To be honest, at present all the sessions I am doing seem to be killing me but an old favourite (?) used to be 20 minute warm up followed by 20 min at 80% effort then up the pace and straight into 6 x 3 minutes - no recovery between the 20 minutes and first 3 minutes, but 2 minutes jog between the subsequent efforts.

I have just been reading through details of other such sessions at www.wearerunners.uk Where it lists Julian Goater's 'killer session' as 6 x (2x300m) repetitions on a slight gradient, where you run

downhill at a fast but comfortable pace, followed by 20 seconds recovery, then run back up the 300m.  The aim being to do the uphill section quicker or at least in the same time as the downhill section.

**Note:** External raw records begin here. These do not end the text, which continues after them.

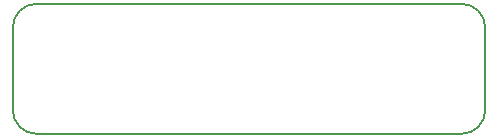
<source format=gbr>
G04 #@! TF.GenerationSoftware,KiCad,Pcbnew,(5.0.0)*
G04 #@! TF.CreationDate,2018-07-30T22:46:19+01:00*
G04 #@! TF.ProjectId,CHARLIE,434841524C49452E6B696361645F7063,rev?*
G04 #@! TF.SameCoordinates,Original*
G04 #@! TF.FileFunction,Profile,NP*
%FSLAX46Y46*%
G04 Gerber Fmt 4.6, Leading zero omitted, Abs format (unit mm)*
G04 Created by KiCad (PCBNEW (5.0.0)) date 07/30/18 22:46:19*
%MOMM*%
%LPD*%
G01*
G04 APERTURE LIST*
%ADD10C,0.150000*%
G04 APERTURE END LIST*
D10*
X190400000Y-110300000D02*
X187400000Y-110300000D01*
X187400000Y-99300000D02*
X190400000Y-99300000D01*
X152400000Y-101300000D02*
X152400000Y-108300000D01*
X152400000Y-101300000D02*
G75*
G02X154400000Y-99300000I2000000J0D01*
G01*
X187400000Y-99300000D02*
X154400000Y-99300000D01*
X190400000Y-99300000D02*
G75*
G02X192400000Y-101300000I0J-2000000D01*
G01*
X192400000Y-108300000D02*
X192400000Y-101300000D01*
X192400000Y-108300000D02*
G75*
G02X190400000Y-110300000I-2000000J0D01*
G01*
X154400000Y-110300000D02*
X187400000Y-110300000D01*
X154400000Y-110300000D02*
G75*
G02X152400000Y-108300000I0J2000000D01*
G01*
M02*

</source>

The same website also gives details of a track session Mo Farah completed in his build up to the 2015 World Championships:

All with 2 laps jog recovery and reps carried out at near maximal effort - 1 x mile; 1x1200m; 1x1000m; 1x800m; 1x600m; 1x400m; 1x 200m.

Sounds tough but the website also reports on the times he was doing for the reps:

1 x mile - 3.55; 1200m - 2.57; 1000m - 2.27; 800m - 1.57; 600m - 1.20; 400m - 50 seconds and 200m 25seconds.  Plus the fact that this session was carried out at altitude!

For us mere mortals the stuff of dreams.

Monday, 9 January 2017

Kielder Dark Sky 10km Trail Run

This is a night race so I donned my head torch and trail shoes and set my self for a new experience. It has been 6 months since my last race, so I was not sure what to expect.  Despite being determined to have an easy start and work my way into it I still started to quickly for my current fitness levels and found myself in oxygen debt by the time we reached the top of the first climb.

Starting and finishing at Kielder Castle, the roughly figure of 8 course heads out along forest trail before hitting a single track section.  Once at the top,  I eased down the hill to try and catch my breath as we descended and  crossed back through the finish area at 2.5km to start the larger loop.

According to the Campaign for the Protection of Rural England, the star studded skies above Kielder Water and Forest Park are the darkest in England.  But, star gazing was the last thing on my mind as we headed out through Viaduct Wood which runs alongside the River North Tyne and across Kielder Viaduct.  It was here that I started moving slowly up through the field.  Although there were big gaps between runners and I was running alone I was gaining on the bobbing lights that stretched in the distance before me.

Then came the last hill, from studying the map before the start I had calculated it was probably just under a mile with 100m of climbing but it felt longer and steeper and my pace slowed dramatically.  However, I made it to the top (eventually) and started back down the other side, catching 3 or 4 other runners as I went. Returning to the finish at Kielder Castle in 21st place with a time of 52.52.8, 2nd M50  (16 seconds behind the first M50).

Obviously not a race in which to get a pb for 10km but this was a very enjoyable and well organised event organised by High Terrain Events and I think I will be aiming for a return visit next year.